Oftentimes, the BBC’s “From Our Own Correspondents” program gets my goat. This is because more often than not, what the correspondents write and/or verbalise on air are nothing more than impressions, anecdotes and completely subjective.
Worse, more often than not, instead of taking these “personal impressions” with a pinch of salt, fans of the Beeb take what its correspondents including “stringers” — that is free-lancers wanting to earn a quick buck — write as gospel truth.
Worst is when the citizens of the country, born and bred, take what these Beeb flighty free-lancers say about their own homeland — or island as our case is — as the starting point for deep soul searching.
But lagi worse than worst (if there is a fourth degree of “bad”) is when our government ministers (Tan Chuan-Jin and Lawrence Wong) who should have more between their ears than most Singaporeans (I hope anyway) can actually come out and endorse what’s been said by no more qualified an observer than a Beeb freelancer :roll:
And by their endorsement adds to that very graphic Chinese proverb about using the bamboo pole to hit a boatload of innocent people.
I am of course referring to the account given by one Charlotte Ashton who appears to have lived in SG for all of 3 months and who because of one incident has written as though the other 1001 kindly acts she’s encountered don’t matter.
And trust our SPH Sunday Times to go to town with this woman’s complaint. And trust our sometimes sung-yang ministers to endorse or at least agree that one person’s bad experience means all of us could do better — on the courtesy and consideration front.
I am completely flummoxed that the ST or the ministers didn’t ask whether Ms Ashton had opened her mouth and said “help” in the best of clipped Brit accent? Or whether her pregnancy wasn’t that obvious at 10 weeks? Two points that this blogger raised with no sweat and which I heartily endorse.
Did Ms Ashton ask for a seat and was ignored? If that’s the case, why didn’t she state it in her article? Was she too sick to ask? If so, couldn’t she have used hand signals?
Someone should tell her that playing Desdamona in any big city, not only SG, will help her to avoid the same experience she complained of here, 90% of the time. Hasn’t she heard of the cliche that there is only the quick and the dead in New York?
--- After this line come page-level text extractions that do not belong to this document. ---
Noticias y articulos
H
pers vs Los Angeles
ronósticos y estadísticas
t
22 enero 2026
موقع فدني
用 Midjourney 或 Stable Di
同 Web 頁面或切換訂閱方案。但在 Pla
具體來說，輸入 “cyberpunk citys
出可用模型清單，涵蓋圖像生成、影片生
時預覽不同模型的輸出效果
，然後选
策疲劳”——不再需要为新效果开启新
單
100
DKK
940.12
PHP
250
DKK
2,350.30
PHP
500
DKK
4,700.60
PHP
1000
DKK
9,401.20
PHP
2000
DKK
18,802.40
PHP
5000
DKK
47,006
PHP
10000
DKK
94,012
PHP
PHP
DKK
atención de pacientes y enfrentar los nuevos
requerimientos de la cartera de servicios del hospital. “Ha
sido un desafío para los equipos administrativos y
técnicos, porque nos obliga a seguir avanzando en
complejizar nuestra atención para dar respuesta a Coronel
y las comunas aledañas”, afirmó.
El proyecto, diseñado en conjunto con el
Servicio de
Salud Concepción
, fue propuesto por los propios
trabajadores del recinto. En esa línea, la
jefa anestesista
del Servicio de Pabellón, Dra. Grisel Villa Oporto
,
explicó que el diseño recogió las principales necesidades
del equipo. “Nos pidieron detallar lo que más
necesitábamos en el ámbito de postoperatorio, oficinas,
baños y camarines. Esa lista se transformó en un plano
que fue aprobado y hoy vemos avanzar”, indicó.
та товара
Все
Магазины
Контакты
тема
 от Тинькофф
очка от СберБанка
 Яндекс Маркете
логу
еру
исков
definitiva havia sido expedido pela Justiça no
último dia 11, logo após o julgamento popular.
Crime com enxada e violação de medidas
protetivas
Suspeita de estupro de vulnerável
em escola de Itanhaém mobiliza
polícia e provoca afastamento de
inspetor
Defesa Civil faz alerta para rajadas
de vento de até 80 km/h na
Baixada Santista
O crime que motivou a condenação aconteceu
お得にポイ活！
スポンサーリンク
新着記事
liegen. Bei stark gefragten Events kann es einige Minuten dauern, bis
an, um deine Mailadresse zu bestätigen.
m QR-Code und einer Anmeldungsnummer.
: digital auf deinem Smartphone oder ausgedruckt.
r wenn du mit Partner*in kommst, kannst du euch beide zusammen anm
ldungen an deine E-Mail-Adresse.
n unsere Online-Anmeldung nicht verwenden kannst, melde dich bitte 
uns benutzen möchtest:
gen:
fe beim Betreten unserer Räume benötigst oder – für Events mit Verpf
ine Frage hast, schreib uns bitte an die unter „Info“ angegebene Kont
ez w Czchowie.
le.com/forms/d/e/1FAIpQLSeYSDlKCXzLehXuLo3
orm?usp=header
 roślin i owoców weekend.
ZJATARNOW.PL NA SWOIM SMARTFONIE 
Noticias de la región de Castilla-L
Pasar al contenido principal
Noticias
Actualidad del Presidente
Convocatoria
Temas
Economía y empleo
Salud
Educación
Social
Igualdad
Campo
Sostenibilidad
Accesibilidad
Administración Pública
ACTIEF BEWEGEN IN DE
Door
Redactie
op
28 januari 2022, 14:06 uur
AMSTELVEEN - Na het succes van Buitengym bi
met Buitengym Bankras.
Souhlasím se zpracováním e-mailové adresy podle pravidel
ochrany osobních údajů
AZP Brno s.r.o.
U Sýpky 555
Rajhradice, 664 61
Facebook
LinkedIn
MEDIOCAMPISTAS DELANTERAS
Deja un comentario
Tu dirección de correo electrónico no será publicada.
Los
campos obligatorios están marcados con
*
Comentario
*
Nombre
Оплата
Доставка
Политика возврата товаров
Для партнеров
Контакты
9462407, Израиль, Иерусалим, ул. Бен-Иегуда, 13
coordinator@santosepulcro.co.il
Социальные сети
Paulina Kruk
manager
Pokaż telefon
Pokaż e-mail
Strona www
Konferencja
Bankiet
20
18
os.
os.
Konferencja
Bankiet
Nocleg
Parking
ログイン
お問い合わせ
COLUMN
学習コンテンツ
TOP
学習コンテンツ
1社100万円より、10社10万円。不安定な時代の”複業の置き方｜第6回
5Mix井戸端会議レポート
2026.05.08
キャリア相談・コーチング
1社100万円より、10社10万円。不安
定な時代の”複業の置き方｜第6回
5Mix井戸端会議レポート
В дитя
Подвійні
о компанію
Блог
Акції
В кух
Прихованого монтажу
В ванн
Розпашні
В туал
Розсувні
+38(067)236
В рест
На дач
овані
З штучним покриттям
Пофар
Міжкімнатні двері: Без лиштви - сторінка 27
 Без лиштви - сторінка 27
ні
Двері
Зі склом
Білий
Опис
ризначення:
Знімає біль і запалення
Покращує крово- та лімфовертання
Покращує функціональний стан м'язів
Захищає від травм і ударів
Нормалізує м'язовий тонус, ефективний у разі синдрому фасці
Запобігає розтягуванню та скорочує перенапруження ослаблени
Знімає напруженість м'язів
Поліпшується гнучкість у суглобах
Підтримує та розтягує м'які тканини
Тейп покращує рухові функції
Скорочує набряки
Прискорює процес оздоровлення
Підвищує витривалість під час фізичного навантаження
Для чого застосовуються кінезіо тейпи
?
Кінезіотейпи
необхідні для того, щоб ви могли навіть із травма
Also, sometimes people are wary of attractive Caucasian women who suddenly curl up into a ball in a crowded public place. Who knows if it’s for real or for Candid Camera or Gotcha and the Good Samaritan is made a fool for cheap laughs and audience ratings!
Anyway, I find that whenever I ask, I always receive. In supermarkets, when I can’t reach the top shelves, I ask men and tall women fellow customers for help and haven’t been refused once. Some even ask politely if there’s anything else that I need on those elusive shelves. :lol:
On the MRT and buses, I often get seats without asking. The offers come from both sexes in age that ranges from kids to uncles and aunties who can’t be that much younger than me.
And when I am carrying stuff, I ask right away when there are no empty seats and I have several stops to go. But I am sometimes pre-empted by offers as soon as I step into the bus or MRT carriage. Perhaps because I tend to wear a Desdamona-like look?
When I am driving and need to change lanes, which given the non-stop roadworks in SG nowadays, is often, I look into the back mirror and side mirrors to smile my request to drivers behind and beside me. In addition to signalling of course. I often also clasp my hands in supplication to underline my request.
Fellow drivers give way almost 100% of the time and the insignificant minority who don’t I decide probably need to be on their way urgently and not because they suffer from compassion deficit.
In Hongkong, Shanghai, Shenzhen, Guangzhou, Bangkok, Bali, even in San Francisco and New York, I ask for directions, if I am uncertain rather than work it out myself. Ditto in my own country, because I don’t have a google map in my brain.
At the end of the day, if you need help, you must ask, unless you are comatose.
Finally, what does it say about the courtesy level of the guest who disses the host country so publicly and petulantly when by her own account it was all hunky dory till that incident.
Time people like Ms Ashton learn that into lives some rain must fall. So carry an umbrella or quit belly-aching!